Until then, when you do feed her, make sure she is sitting upright, fully awake and alert, and spoonfeed her slowly. If she starts coughing, you should stop the feeding process. You can try to thicken her liquids, which makes them easier to swallow. You can buy thickener for her liquids and soups from a medical supplies store or drugstore, like Walgreen's (it is called Thickit). Add this into her beverages, and thicken it to the consistency of honey. I would even thicken her water at this point.

If you are trying to give her crushed pills, make sure that they are absolutely necessary, as there is a risk she could choke on these too. If the pills are really big, ask her doctor if they can be stopped. Also, please be aware that some medicines are not made to be crushed, so ask her pharmacist if you are not sure.

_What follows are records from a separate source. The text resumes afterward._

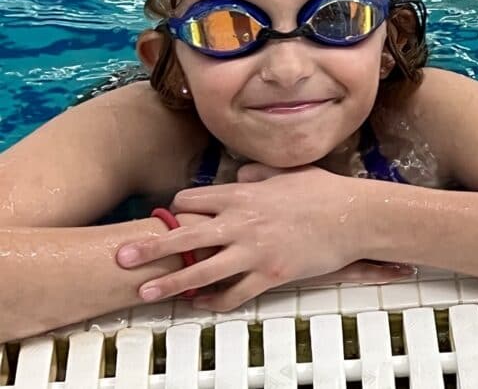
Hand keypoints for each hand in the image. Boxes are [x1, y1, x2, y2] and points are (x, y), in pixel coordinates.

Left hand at [117, 164, 408, 309]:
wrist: (356, 216)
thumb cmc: (326, 192)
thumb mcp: (291, 172)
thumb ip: (261, 173)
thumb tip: (244, 173)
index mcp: (245, 194)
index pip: (194, 200)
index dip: (177, 210)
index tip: (167, 218)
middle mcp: (242, 222)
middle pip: (185, 235)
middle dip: (150, 247)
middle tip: (121, 257)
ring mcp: (255, 250)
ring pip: (201, 270)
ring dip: (170, 282)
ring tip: (144, 292)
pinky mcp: (270, 274)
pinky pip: (234, 293)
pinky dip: (216, 302)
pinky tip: (202, 306)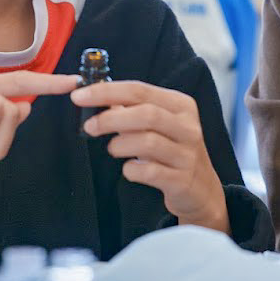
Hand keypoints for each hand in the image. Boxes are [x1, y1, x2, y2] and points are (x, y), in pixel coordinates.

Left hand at [75, 80, 228, 233]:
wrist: (200, 190)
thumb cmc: (172, 151)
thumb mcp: (159, 125)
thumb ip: (132, 109)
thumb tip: (96, 98)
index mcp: (181, 105)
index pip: (139, 90)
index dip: (106, 91)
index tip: (79, 96)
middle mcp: (188, 127)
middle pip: (146, 113)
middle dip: (110, 119)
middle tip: (89, 127)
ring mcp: (187, 154)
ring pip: (148, 141)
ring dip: (120, 144)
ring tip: (113, 149)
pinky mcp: (182, 180)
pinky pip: (150, 171)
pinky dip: (131, 170)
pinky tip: (129, 169)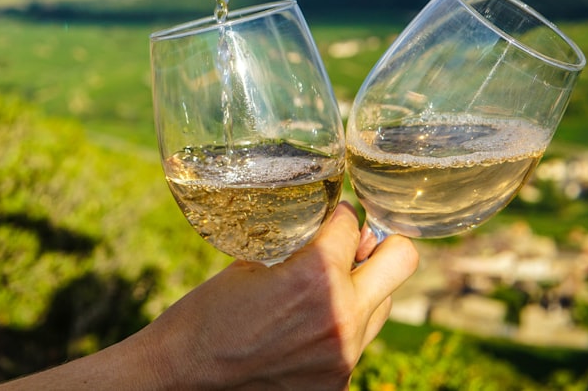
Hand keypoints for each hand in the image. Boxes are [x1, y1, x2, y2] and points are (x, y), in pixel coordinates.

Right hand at [140, 201, 417, 388]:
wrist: (184, 375)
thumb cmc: (207, 314)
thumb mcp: (251, 264)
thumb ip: (298, 249)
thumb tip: (331, 235)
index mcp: (315, 276)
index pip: (353, 224)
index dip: (339, 214)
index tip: (330, 215)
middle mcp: (341, 314)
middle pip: (402, 258)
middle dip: (380, 244)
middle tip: (355, 245)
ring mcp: (344, 353)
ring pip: (383, 303)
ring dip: (361, 288)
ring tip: (322, 291)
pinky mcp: (338, 381)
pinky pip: (358, 341)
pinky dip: (338, 327)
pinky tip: (303, 328)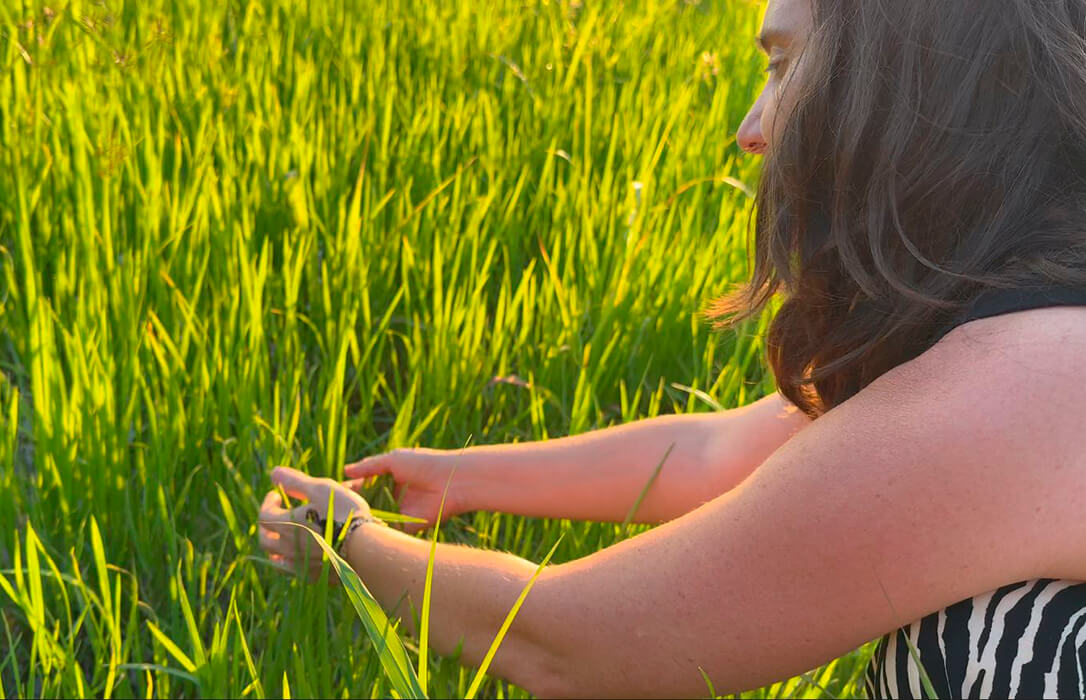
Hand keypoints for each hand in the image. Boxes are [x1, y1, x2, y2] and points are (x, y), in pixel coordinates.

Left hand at [259, 466, 373, 580]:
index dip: (268, 502)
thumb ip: (295, 481)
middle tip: (277, 517)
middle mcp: (288, 548)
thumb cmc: (342, 513)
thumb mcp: (321, 489)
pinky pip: (298, 571)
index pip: (264, 515)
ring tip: (287, 538)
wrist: (364, 547)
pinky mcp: (315, 577)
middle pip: (265, 541)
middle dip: (267, 527)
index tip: (277, 495)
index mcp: (286, 526)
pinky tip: (304, 556)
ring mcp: (301, 566)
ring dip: (277, 548)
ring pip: (278, 560)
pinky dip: (296, 562)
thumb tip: (273, 472)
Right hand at [344, 448, 464, 533]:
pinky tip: (362, 531)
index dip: (349, 490)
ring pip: (375, 518)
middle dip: (352, 507)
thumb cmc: (424, 464)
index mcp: (389, 478)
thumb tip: (345, 471)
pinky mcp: (408, 526)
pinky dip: (378, 529)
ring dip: (363, 520)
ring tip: (343, 522)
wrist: (452, 481)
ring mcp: (399, 511)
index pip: (363, 485)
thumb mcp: (394, 460)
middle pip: (366, 503)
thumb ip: (369, 466)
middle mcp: (393, 496)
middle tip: (333, 512)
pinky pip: (389, 529)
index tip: (332, 494)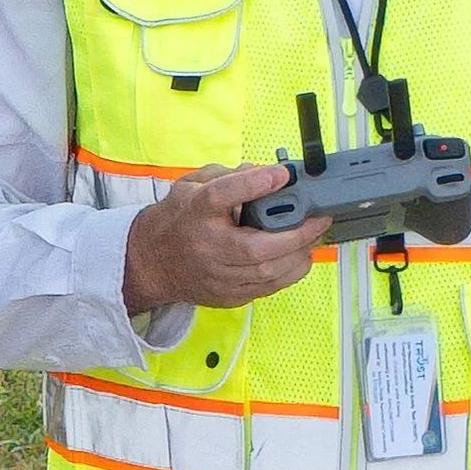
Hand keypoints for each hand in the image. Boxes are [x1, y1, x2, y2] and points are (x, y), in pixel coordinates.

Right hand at [122, 162, 323, 316]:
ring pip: (266, 273)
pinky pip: (267, 288)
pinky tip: (299, 257)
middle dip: (296, 234)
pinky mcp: (227, 296)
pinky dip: (289, 273)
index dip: (253, 184)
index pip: (222, 195)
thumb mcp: (192, 186)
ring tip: (314, 238)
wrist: (151, 263)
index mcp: (195, 211)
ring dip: (298, 255)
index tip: (281, 174)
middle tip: (320, 219)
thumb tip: (265, 173)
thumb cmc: (178, 221)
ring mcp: (216, 276)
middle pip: (255, 247)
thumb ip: (228, 176)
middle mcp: (206, 247)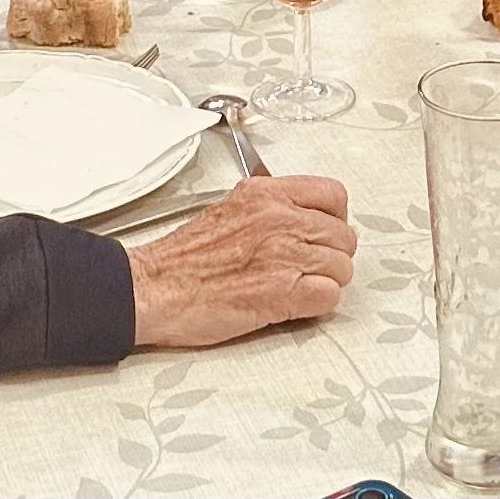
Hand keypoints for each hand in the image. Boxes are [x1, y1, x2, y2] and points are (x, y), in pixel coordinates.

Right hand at [127, 174, 355, 345]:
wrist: (156, 288)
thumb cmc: (185, 258)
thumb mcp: (230, 209)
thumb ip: (269, 208)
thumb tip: (300, 218)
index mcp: (266, 193)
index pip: (333, 194)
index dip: (334, 219)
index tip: (323, 234)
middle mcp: (280, 218)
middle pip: (343, 235)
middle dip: (332, 256)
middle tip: (310, 269)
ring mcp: (283, 254)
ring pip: (341, 267)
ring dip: (326, 282)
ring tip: (300, 289)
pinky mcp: (281, 293)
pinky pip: (329, 296)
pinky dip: (318, 305)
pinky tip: (296, 305)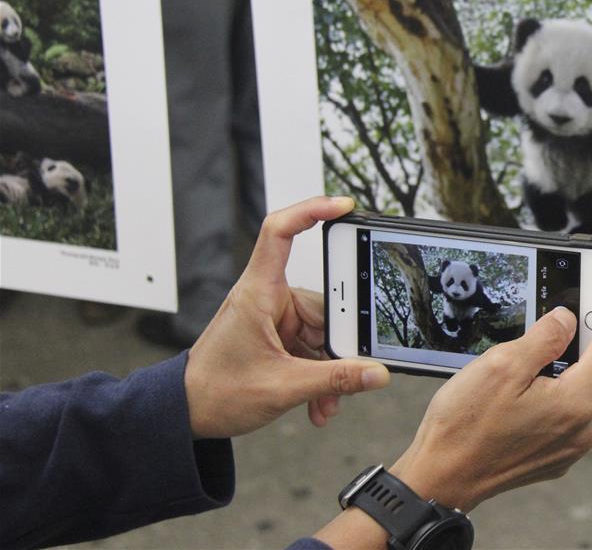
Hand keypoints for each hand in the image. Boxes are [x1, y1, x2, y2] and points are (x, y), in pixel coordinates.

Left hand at [184, 196, 389, 438]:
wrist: (186, 413)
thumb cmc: (214, 390)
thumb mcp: (283, 387)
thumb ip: (335, 380)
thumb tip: (375, 373)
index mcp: (258, 293)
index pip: (280, 233)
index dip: (311, 211)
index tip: (343, 206)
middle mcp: (267, 298)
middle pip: (324, 301)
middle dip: (339, 344)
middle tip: (348, 371)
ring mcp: (274, 317)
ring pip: (322, 331)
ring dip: (330, 367)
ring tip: (327, 398)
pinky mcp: (278, 336)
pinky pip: (313, 346)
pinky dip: (320, 372)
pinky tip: (320, 399)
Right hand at [391, 259, 591, 510]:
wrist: (443, 478)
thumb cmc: (464, 427)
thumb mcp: (499, 366)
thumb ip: (543, 338)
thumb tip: (568, 319)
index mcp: (577, 401)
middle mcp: (587, 427)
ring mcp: (577, 444)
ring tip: (578, 342)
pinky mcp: (563, 453)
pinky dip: (591, 386)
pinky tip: (556, 373)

The last thing I would like to mention is poor swallowing is a risk for developing pneumonia in Alzheimer's patients. When your mother coughs, it is a sign that something went wrong with her swallowing. She could easily choke, or inhale the food into her lungs. When this happens, an aspiration pneumonia could develop. This is when food/ liquids go into the lungs (not her stomach), causing a nasty pneumonia that is very hard to treat. Signs of this are shortness of breath, cough, fever, and congested lungs. Let her doctor know right away if she develops these symptoms.

Good luck!

Community Answers

Sheila 1 answered...

I was reading your response to something indirectly related to this earlier, however your knowledge in swallowing difficulties seem to be very accurate. My mom passed away two and a half years ago. She had a surgery for a supposed intestinal blockage. She was a leukemia patient and so my children and i were so very happy when she survived the surgery and seemed to be doing fine. I wanted to bring her home when they wanted to transfer her to a convalescent home for recovery. They made me feel guilty for wanting to bring her home. I felt if they weren't able to keep her in the hospital any longer, which by the way, i took care of her much more than they did even though we did encounter some extraordinary medical personnel,I should have been able to bring her home. I watched my father die in a convalescent hospital different than the one that initially contributed to his original stroke that would ultimately end his life after a few agonizing roller coaster months. The swallowing issues you describe as well as other end of life physical descriptions that i now realize and recognize will hopefully help loved ones be better equipped to help with and perhaps if God willing prevent their end of life and promote recovery. My mom ended up acquiring C-Diff and it was another horrifying roller coaster ride to a suffering and traumatizing loss of life for her as well as part of us. God bless you for doing what you do.